Oxly Boote

Spandau Tiefwerder

Auf den Kanälen von Klein Venedig

2011 / 2013 © Thomas Gade

Tiefwerder ist der Name eines Ortsteils von Spandau. Dieser Bezirk Berlins ist vielen alteingesessenen Bürgern dieser Stadt völlig fremd. Vielleicht hat man sich mal zur Spandauer Zitadelle verirrt oder den Weihnachtsmarkt in der Altstadt besucht. Ansonsten könnte Spandau für viele Bürger der Hauptstadt, die hinter dem westlichen Teil der Stadtautobahn wohnen, also den allermeisten, genausogut auf der Rückseite des Mondes sein.

Freizeitkapitäne, die mit ihren Booten auf der Havel unterwegs sind, haben ein anderes Bild von ihrer Stadt als diejenigen, die sich nur per Pedes oder in einem Straßenfahrzeug in Berlin bewegen. Fast 13 km lang zieht sich der Fluss Havel durch Spandau von seinen Ortsteilen Hakenfelde im Norden bis Kladow im Süden.


Boote in Tiefwerder

Mittendrin liegt Tiefwerder von Gräben durchzogen und vom Wasser umgeben. An seiner Westseite verläuft die Havel. Nördlich befindet sich der Südhafen der BEHALA mit einem Flussabzweig, in dem sich zahlreiche Bootsliegeplätze befinden. Den Dornröschenschlaf dieses Gebietes kann man daran erkennen, dass Google Maps einen wichtigen Teil des Gewässers am Südhafen farbig als Land darstellt. Von diesem Seitenarm gelangt man in den 'Kleiner Jürgengraben'. Man muss mit dem Boot unter eine Brücke hindurch fahren. Aufgrund der variablen Wasserstände, ist keine Durchfahrtshöhe anzugeben, doch höher als 2 Meter darf das Boot keinesfalls aus dem Wasser ragen, vermutlich sogar etwas weniger.
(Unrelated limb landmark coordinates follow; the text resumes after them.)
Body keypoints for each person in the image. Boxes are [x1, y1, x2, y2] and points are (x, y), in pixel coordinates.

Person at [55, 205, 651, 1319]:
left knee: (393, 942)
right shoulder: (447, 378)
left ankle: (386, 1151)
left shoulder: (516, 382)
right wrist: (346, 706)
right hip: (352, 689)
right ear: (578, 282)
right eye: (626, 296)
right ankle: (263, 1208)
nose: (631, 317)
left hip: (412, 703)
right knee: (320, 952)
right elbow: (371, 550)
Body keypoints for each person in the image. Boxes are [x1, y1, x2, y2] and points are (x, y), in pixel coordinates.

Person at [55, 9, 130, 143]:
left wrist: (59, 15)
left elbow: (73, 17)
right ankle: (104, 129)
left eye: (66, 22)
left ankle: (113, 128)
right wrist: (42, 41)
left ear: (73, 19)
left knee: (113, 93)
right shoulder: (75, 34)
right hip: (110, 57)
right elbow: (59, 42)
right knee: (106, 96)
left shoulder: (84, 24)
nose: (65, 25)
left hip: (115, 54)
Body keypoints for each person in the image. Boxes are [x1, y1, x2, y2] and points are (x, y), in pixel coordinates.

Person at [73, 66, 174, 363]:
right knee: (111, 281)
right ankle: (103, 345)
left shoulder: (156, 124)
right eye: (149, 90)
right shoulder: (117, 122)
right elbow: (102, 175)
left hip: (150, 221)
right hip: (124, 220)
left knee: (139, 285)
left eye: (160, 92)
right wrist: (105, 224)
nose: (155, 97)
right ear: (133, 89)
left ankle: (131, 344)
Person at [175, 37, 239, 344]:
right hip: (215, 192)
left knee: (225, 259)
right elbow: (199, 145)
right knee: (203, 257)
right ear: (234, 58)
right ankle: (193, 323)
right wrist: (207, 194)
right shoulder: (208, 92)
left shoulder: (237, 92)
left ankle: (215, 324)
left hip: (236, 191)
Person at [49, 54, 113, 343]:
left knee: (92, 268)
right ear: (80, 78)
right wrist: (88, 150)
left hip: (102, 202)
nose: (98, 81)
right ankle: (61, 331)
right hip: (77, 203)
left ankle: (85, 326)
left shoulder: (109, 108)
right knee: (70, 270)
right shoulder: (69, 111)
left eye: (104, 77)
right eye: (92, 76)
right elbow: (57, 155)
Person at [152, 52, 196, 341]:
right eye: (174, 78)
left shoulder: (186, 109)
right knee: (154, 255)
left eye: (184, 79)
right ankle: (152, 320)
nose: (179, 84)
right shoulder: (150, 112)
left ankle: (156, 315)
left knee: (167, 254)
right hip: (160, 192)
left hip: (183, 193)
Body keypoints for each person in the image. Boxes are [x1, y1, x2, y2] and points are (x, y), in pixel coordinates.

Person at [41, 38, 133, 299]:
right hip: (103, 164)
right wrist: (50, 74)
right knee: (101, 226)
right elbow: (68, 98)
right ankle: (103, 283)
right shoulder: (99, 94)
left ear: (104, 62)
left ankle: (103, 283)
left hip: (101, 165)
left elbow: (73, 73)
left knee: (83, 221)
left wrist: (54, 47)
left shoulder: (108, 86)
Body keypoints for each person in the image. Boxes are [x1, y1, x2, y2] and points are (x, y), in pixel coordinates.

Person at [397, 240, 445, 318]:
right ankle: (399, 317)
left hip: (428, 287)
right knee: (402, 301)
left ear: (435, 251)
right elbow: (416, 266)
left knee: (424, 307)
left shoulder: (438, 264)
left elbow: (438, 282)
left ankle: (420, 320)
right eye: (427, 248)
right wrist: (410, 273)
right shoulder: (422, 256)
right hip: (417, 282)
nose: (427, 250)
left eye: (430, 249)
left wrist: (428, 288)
Wer als Berliner den Spreewald sucht, kann sich die Fahrt dorthin ersparen. Ein großer Teil Tiefwerders wird 'Klein Venedig' genannt. Eine Fahrt auf den Kanälen von 'Klein Venedig' ähnelt den Kahnpartien auf den Fließen, nur verkauft hier niemand Spreewaldgurken oder posiert in sorbischen Trachten.




Die Kanäle sind schmal. An den Ufern sind Laubenkolonien und überall liegen Boote. Einige davon in Abmessungen, welche die Frage aufwerfen, ob sie an Ort und Stelle erbaut wurden, denn es scheint kaum möglich zu sein, mit ihnen hierher zu fahren. Die Fahrt durch die engen Kanäle sollte nur unter der Woche bei nicht allzu gutem Wetter stattfinden. Die Wasserwege sind so schmal, dass ein Ausweichen bei entgegenkommenden Booten schwierig ist. Wir fuhren mit unserem 2,40 x 6,40 Meter messenden Verdränger ganz langsam durch Klein Venedig. Das ging gerade so ohne Ufer- und Grundberührung knapp an den liegenden Booten vorbei. Ein schmales Paddelboot wäre hier das bessere Fahrzeug.



Die märchenhafte Umgebung scheint der richtige Ort zu sein, um unauffindbar abzutauchen, wenn das mal nötig sein sollte. Getarnt als Angler auf einem Kahn unter einem Baum, ohne Handy, eingefügt in die örtliche Stille, bricht der Kontakt zur urbanen Außenwelt ab. Hier wird man nicht gesucht.





In der hinterwäldlerisch anmutenden Abgeschiedenheit gibt es Bauwerke, deren Existenz den zuständigen Genehmigungsbehörden verborgen geblieben sein muss. Sie zeugen von schmalen Geldbeuteln, Kreativität und Experimentierfreudigkeit, denen jeder Amtsschimmel abträglich wäre.